Qatar says committed to workers rights after HRW report

Qatar says committed to workers rights after HRW report
Human Rights Watch on Monday published a report accusing Qatar of failing to pay migrant workers, prompting Doha to strongly reject the 'misleading' claims.
4 min read
Qatar has said it is committed to workers' rights [Getty]

Qatar has rejected a new Human Rights Watch report that accused the Gulf state of failing to pay migrant workers and insisted it is committed to widespread reforms ahead of the 2022 World Cup.

Doha on Tuesday hit back at the HRW report saying it was designed to "intentionally mislead public opinion while performing a disservice to those they claim to be assisting".

"The current report contains repeated inaccuracies around policies and does not reflect the current situation in Qatar. Nearly all individuals who come to Qatar for employment never experience any form of wage abuse," an official ministry statement said.

However, authorities in Qatar admitted there are incidents where workers had gone unpaid.

"There are a few, isolated, instances where workers experience this issue. These cases have declined as laws and regulations have driven fundamental and lasting change," it read.

The official statement was released a day after the rights organisation published a damning report accusing Qatar of allegedly failing to meet its 2017 commitments to the International Labour Organization (ILO).

These included agreeing to protect migrant workers from wage abuses and to abolish the controversial kafala system, which ties migrant workers' visas to their employers. 

"Ten years since Qatar won the right to host the Fédération Internationale de Football Association (FIFA) World Cup 2022, migrant workers are still facing delayed, unpaid, and deducted wages," said Michael Page, deputy Middle East and North Africa director at Human Rights Watch.

"We have heard of workers starving due to delayed wages, indebted workers toiling in Qatar only to get underpaid wages, and workers trapped in abusive working conditions due to fear of retaliation."

HRW said it had interviewed some 93 migrant workers employed in more than 60 companies or by individual employers, including as security guards, servers, baristas, bouncers, cleaners, management staff, and construction workers. 

The report stated: "Fifty-nine workers said their wages had been delayed, withheld, or not paid; 9 workers said they had not been paid because employers said they didn't have enough clients; 55 said they weren't paid for overtime even though they worked more than 10 hours a day; and 13 said their employers had replaced their original employment contract with one favoring employers."

Doha responded to the claims on Tuesday saying it would be open to "work collaboratively with Human Rights Watch when they have issues related to wage abuse or any other employment concern, as we do with other NGOs".

The statement also confirmed that authorities were implementing some of the recommendations put forward in the HRW report even prior to it being released on Monday.

"This includes laws that remove No-Objection Certificates and the introduction of a minimum wage – the first of its kind in the Middle East. Currently, in collaboration with the International Labour Organization, upgrades are being made to the Wage Protection System and the Workers' Support and Insurance Fund," the statement read.

"Qatar's labour programme protects all workers in all stages of their employment cycle. The success of our approach is evident in the achievements we have made to date and the positive impact it is having on hundreds of thousands of workers and those reliant on their income," the statement concluded.

Qatar, like other Gulf Arab states, rely on a vast population of foreign workers for jobs ranging from domestic help, construction work, to white-collar jobs.

Some 35 million labourers work in the six GCC states of Bahrain, Kuwait, Oman, Qatar, Saudi Arabia and the UAE, as well as Jordan and Lebanon, according to UN figures.

Almost 90 percent of Qatar's population are expatriate workers as the country completes dozens of mega-projects ahead of the 2022 World Cup.

Read also: Comment: Can Gulf countries survive without their foreign workers post-pandemic?

In May, migrant labourers staged a rare protest in Qatar over unpaid wages, at a time of economic fallout from the coronavirus pandemic and rock-bottom oil prices.

Images on social media showed more than 100 men blocking a main road in the Msheireb district of the capital Doha, clapping and chanting as police looked on.
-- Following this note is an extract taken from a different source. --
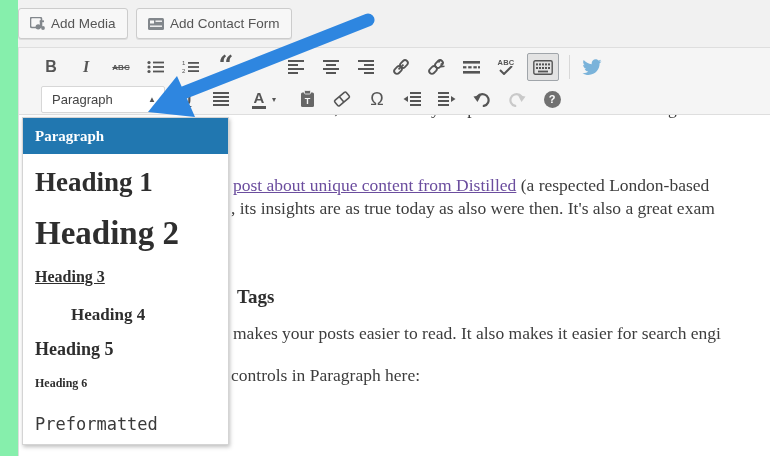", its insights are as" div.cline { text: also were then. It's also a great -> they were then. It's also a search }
"In response to the late settlement of salaries, a small number of expatriate workers conducted a peaceful protest in the Msheireb area on May 22," the labour ministry said in a statement.

"Following an immediate investigation (the ministry) has taken steps to ensure that all salaries will be promptly paid in the coming days," the statement said at the time.

Qatar confirmed it took legal action against the companies involved in non-payment of salaries, although the results remain unknown.